▶ **The task**
Quote the lines below word for word, leaving out the pictures.
[[ Information supplied, beginning ]]
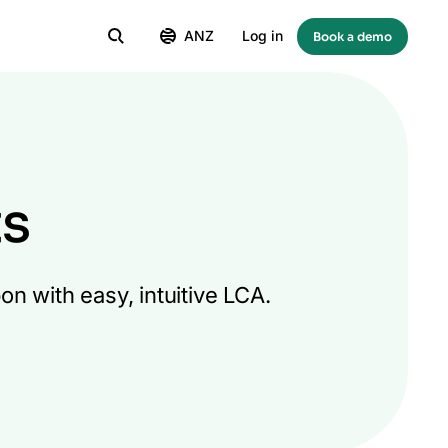
ANZ
Log in
Book a demo
ts
n with easy, intuitive LCA.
[[ Information supplied, end ]]
▶ **Result of this task**
ANZ
Log in
Book a demo
ts
n with easy, intuitive LCA.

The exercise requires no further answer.